Era uma porta enferrujada. E ela entrou.
Porta de
madeira maciça com apontamentos em ferro a representar flores e cornucópias e
um irritante gemer de cada vez que se abre ou fecha.
Bateram suavemente, três toques ritmados, fui abrir, o ranger da porta
acompanhou a abertura da mesma. Abri de forma suave, era ela, com aquele ar
altivo de sempre, nariz mais empinado, talvez. Perguntei-lhe o que fazia ali, o
que queria desta vez, dinheiro?! Provocação, pura e simples?! Baixou a cabeça,
pela primeira vez vi-lhe cabelos brancos junto à raiz, fiquei mais atento e
reparei no cabelo maltratado.
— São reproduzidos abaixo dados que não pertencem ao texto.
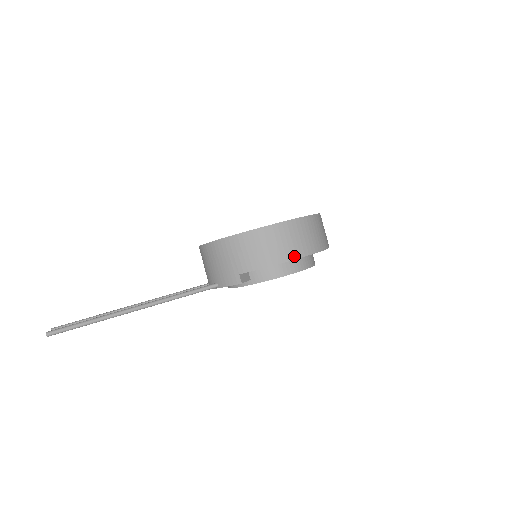
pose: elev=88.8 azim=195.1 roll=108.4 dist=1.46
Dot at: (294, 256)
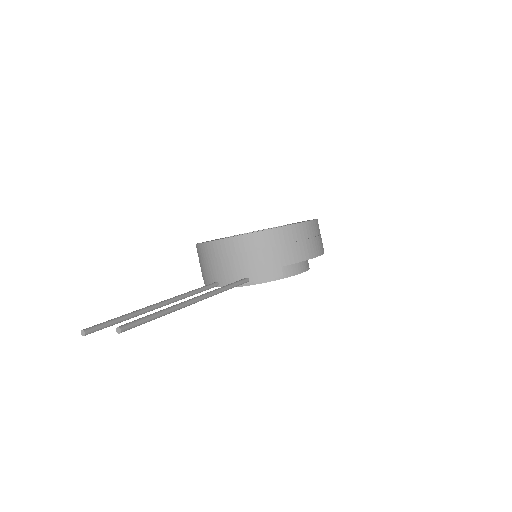
Dot at: (320, 252)
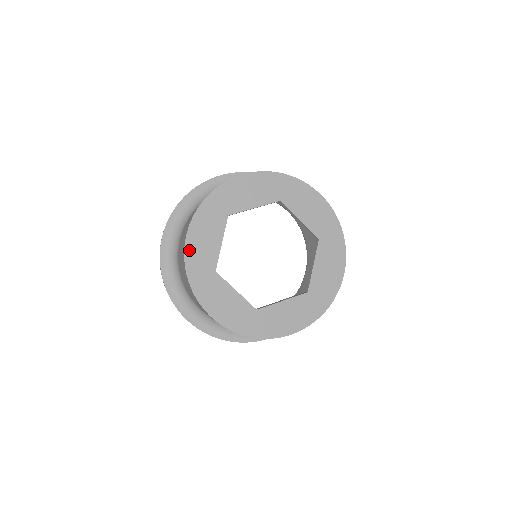
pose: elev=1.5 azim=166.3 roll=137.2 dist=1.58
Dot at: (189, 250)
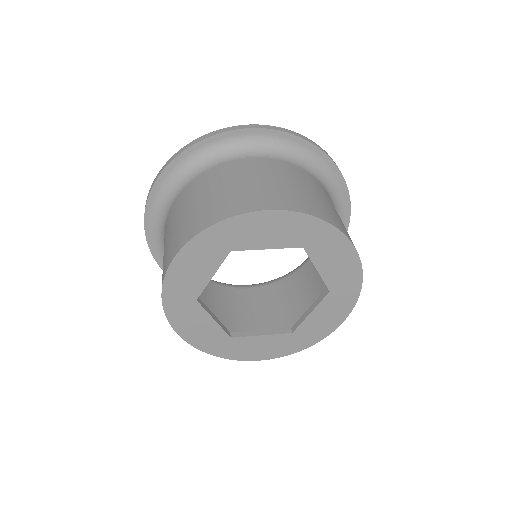
Dot at: (171, 276)
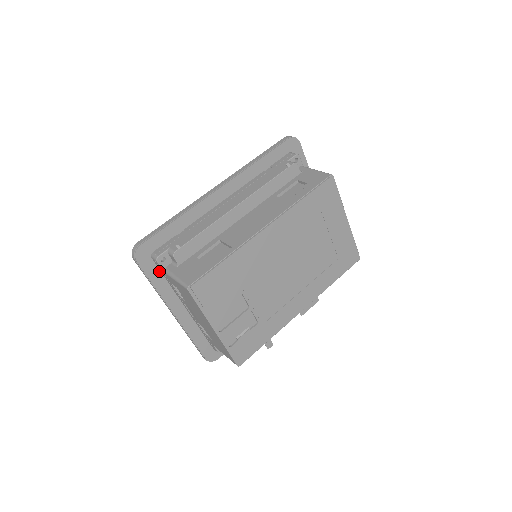
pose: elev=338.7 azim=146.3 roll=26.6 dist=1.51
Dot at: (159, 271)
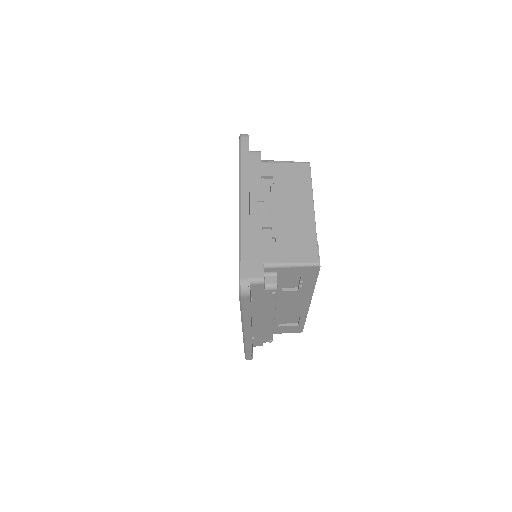
Dot at: occluded
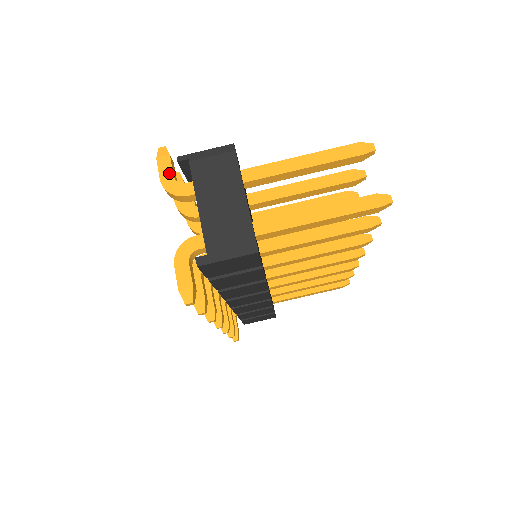
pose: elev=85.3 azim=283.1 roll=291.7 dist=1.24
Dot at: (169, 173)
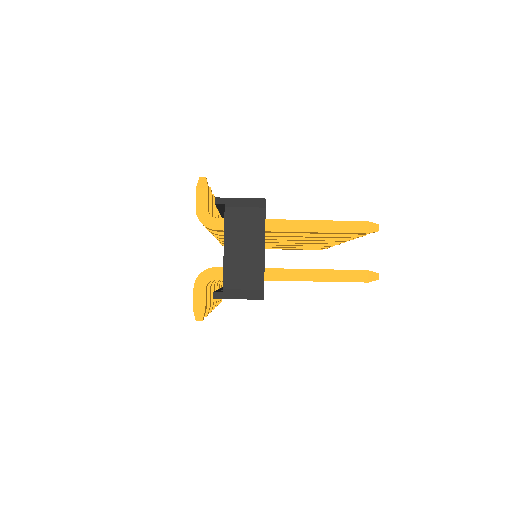
Dot at: (204, 205)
Ainda cabisbaixa, disse num tom triste: “Fiquei
sem casa. Não tenho onde ficar, daí estar aqui. Não sabes o que custa, como o
meu orgulho está ferido. Afinal fomos casados doze anos, não me portei bem
contigo bem sei, mas não tinha a quem recorrer.”
- Entra. Disse, sem saber muito bem o que fazer. Acabei por lhe perguntar: “Afinal como chegaste a este ponto? Porque foste despejada?
Já sentada no sofá, o velho sofá que tão bem conhecia e onde em tempos idos me beijara até não haver amanhã, disse: “Perdi o emprego à 10 meses, com a crise, a pandemia, a lay-off e para ajudar a empresa foi deslocada para a Eslováquia, tenho vivido com o subsidio de desemprego que entretanto acabou. Deixas-me ficar, por favor?! Não te vou dizer que é por dois ou três meses, não sei o tempo que vou precisar. Mas, deixas não deixas?!”
Saiu-me um sorriso, pela primeira vez senti um brilho nos seus olhos, levantei-me, pedi para ela se levantar também, ficámos defronte um ao outro.
- Podes ficar, sim! Dá-me um abraço.